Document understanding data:
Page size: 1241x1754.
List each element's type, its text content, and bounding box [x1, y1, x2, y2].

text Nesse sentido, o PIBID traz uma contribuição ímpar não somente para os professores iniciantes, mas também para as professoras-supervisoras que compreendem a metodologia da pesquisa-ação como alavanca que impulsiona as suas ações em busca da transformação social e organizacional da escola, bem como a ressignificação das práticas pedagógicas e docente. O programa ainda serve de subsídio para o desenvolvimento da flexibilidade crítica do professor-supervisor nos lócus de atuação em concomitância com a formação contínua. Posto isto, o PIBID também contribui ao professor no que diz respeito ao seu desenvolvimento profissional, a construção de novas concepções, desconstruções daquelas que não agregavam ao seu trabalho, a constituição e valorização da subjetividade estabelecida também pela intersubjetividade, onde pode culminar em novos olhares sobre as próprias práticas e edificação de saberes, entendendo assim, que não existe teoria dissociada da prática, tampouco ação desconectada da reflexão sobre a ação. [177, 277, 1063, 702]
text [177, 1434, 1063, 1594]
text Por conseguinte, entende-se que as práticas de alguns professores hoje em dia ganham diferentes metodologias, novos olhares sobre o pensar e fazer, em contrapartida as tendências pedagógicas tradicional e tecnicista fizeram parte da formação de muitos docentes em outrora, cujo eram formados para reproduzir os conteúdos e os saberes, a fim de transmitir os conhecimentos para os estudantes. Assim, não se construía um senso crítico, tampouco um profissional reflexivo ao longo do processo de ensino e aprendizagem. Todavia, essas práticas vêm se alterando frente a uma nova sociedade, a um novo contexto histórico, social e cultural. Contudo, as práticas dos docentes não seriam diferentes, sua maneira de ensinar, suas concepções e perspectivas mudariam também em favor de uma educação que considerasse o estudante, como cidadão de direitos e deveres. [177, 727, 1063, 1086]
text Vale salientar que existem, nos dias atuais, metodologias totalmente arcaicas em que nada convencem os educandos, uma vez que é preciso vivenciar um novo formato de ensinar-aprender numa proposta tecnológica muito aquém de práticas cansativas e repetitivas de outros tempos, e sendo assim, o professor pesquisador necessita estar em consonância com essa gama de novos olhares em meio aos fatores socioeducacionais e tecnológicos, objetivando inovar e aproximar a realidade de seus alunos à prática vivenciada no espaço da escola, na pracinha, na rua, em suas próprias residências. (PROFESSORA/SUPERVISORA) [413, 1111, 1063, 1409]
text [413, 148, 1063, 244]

• [Problem requirements]: Every entry that appears above should be duplicated exactly.

• [Exercise output]:
Page size: 1241x1754.
List each element's type, its text content, and bounding box [x1, y1, x2, y2].

text Nesse sentido, o PIBID traz uma contribuição ímpar não somente para os professores iniciantes, mas também para as professoras-supervisoras que compreendem a metodologia da pesquisa-ação como alavanca que impulsiona as suas ações em busca da transformação social e organizacional da escola, bem como a ressignificação das práticas pedagógicas e docente. O programa ainda serve de subsídio para o desenvolvimento da flexibilidade crítica do professor-supervisor nos lócus de atuação em concomitância com a formação contínua. Posto isto, o PIBID também contribui ao professor no que diz respeito ao seu desenvolvimento profissional, a construção de novas concepções, desconstruções daquelas que não agregavam ao seu trabalho, a constituição e valorização da subjetividade estabelecida também pela intersubjetividade, onde pode culminar em novos olhares sobre as próprias práticas e edificação de saberes, entendendo assim, que não existe teoria dissociada da prática, tampouco ação desconectada da reflexão sobre a ação. [177, 277, 1063, 702]
text [177, 1434, 1063, 1594]
text Por conseguinte, entende-se que as práticas de alguns professores hoje em dia ganham diferentes metodologias, novos olhares sobre o pensar e fazer, em contrapartida as tendências pedagógicas tradicional e tecnicista fizeram parte da formação de muitos docentes em outrora, cujo eram formados para reproduzir os conteúdos e os saberes, a fim de transmitir os conhecimentos para os estudantes. Assim, não se construía um senso crítico, tampouco um profissional reflexivo ao longo do processo de ensino e aprendizagem. Todavia, essas práticas vêm se alterando frente a uma nova sociedade, a um novo contexto histórico, social e cultural. Contudo, as práticas dos docentes não seriam diferentes, sua maneira de ensinar, suas concepções e perspectivas mudariam também em favor de uma educação que considerasse o estudante, como cidadão de direitos e deveres. [177, 727, 1063, 1086]
text Vale salientar que existem, nos dias atuais, metodologias totalmente arcaicas em que nada convencem os educandos, uma vez que é preciso vivenciar um novo formato de ensinar-aprender numa proposta tecnológica muito aquém de práticas cansativas e repetitivas de outros tempos, e sendo assim, o professor pesquisador necessita estar em consonância com essa gama de novos olhares em meio aos fatores socioeducacionais e tecnológicos, objetivando inovar e aproximar a realidade de seus alunos à prática vivenciada no espaço da escola, na pracinha, na rua, em suas próprias residências. (PROFESSORA/SUPERVISORA) [413, 1111, 1063, 1409]
text [413, 148, 1063, 244]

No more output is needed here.